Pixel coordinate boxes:
════════════════

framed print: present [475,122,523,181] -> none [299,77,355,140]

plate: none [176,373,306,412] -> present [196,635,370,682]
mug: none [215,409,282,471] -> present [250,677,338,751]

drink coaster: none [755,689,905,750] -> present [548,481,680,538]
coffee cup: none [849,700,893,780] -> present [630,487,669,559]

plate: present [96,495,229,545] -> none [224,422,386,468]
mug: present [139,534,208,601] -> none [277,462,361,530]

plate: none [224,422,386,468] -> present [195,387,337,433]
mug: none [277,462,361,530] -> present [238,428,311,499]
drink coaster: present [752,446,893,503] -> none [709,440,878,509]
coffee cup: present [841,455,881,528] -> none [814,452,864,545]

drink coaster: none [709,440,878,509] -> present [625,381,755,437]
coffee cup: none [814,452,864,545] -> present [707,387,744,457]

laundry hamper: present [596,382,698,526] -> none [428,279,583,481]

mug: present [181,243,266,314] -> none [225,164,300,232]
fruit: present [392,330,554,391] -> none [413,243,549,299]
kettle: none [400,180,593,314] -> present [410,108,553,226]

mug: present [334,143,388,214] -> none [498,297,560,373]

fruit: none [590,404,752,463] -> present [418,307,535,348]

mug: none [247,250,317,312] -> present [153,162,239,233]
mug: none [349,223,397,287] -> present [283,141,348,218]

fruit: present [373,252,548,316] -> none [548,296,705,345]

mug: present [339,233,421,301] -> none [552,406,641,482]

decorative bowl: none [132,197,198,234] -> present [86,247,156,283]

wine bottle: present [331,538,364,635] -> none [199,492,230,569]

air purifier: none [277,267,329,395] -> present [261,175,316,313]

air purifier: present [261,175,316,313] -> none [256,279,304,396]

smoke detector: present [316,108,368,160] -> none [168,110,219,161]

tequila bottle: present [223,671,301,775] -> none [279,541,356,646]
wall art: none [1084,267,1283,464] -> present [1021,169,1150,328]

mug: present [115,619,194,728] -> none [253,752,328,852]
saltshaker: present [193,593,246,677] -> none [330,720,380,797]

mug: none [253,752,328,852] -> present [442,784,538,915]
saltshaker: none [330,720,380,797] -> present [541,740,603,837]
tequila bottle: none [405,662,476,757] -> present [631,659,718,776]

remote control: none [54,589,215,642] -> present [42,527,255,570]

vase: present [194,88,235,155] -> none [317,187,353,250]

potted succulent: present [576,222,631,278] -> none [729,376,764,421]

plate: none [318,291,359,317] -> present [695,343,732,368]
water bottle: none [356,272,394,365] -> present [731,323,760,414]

════════════════

#### Directions for this task
Give back all the data exactly as written.

#### Result of the exercise
framed print: present [475,122,523,181] -> none [299,77,355,140]

plate: none [176,373,306,412] -> present [196,635,370,682]
mug: none [215,409,282,471] -> present [250,677,338,751]

drink coaster: none [755,689,905,750] -> present [548,481,680,538]
coffee cup: none [849,700,893,780] -> present [630,487,669,559]

plate: present [96,495,229,545] -> none [224,422,386,468]
mug: present [139,534,208,601] -> none [277,462,361,530]

plate: none [224,422,386,468] -> present [195,387,337,433]
mug: none [277,462,361,530] -> present [238,428,311,499]
drink coaster: present [752,446,893,503] -> none [709,440,878,509]
coffee cup: present [841,455,881,528] -> none [814,452,864,545]

drink coaster: none [709,440,878,509] -> present [625,381,755,437]
coffee cup: none [814,452,864,545] -> present [707,387,744,457]

laundry hamper: present [596,382,698,526] -> none [428,279,583,481]

mug: present [181,243,266,314] -> none [225,164,300,232]
fruit: present [392,330,554,391] -> none [413,243,549,299]
kettle: none [400,180,593,314] -> present [410,108,553,226]

mug: present [334,143,388,214] -> none [498,297,560,373]

fruit: none [590,404,752,463] -> present [418,307,535,348]

mug: none [247,250,317,312] -> present [153,162,239,233]
mug: none [349,223,397,287] -> present [283,141,348,218]

fruit: present [373,252,548,316] -> none [548,296,705,345]

mug: present [339,233,421,301] -> none [552,406,641,482]

decorative bowl: none [132,197,198,234] -> present [86,247,156,283]

wine bottle: present [331,538,364,635] -> none [199,492,230,569]

air purifier: none [277,267,329,395] -> present [261,175,316,313]

air purifier: present [261,175,316,313] -> none [256,279,304,396]

smoke detector: present [316,108,368,160] -> none [168,110,219,161]

tequila bottle: present [223,671,301,775] -> none [279,541,356,646]
wall art: none [1084,267,1283,464] -> present [1021,169,1150,328]

mug: present [115,619,194,728] -> none [253,752,328,852]
saltshaker: present [193,593,246,677] -> none [330,720,380,797]

mug: none [253,752,328,852] -> present [442,784,538,915]
saltshaker: none [330,720,380,797] -> present [541,740,603,837]
tequila bottle: none [405,662,476,757] -> present [631,659,718,776]

remote control: none [54,589,215,642] -> present [42,527,255,570]

vase: present [194,88,235,155] -> none [317,187,353,250]

potted succulent: present [576,222,631,278] -> none [729,376,764,421]

plate: none [318,291,359,317] -> present [695,343,732,368]
water bottle: none [356,272,394,365] -> present [731,323,760,414]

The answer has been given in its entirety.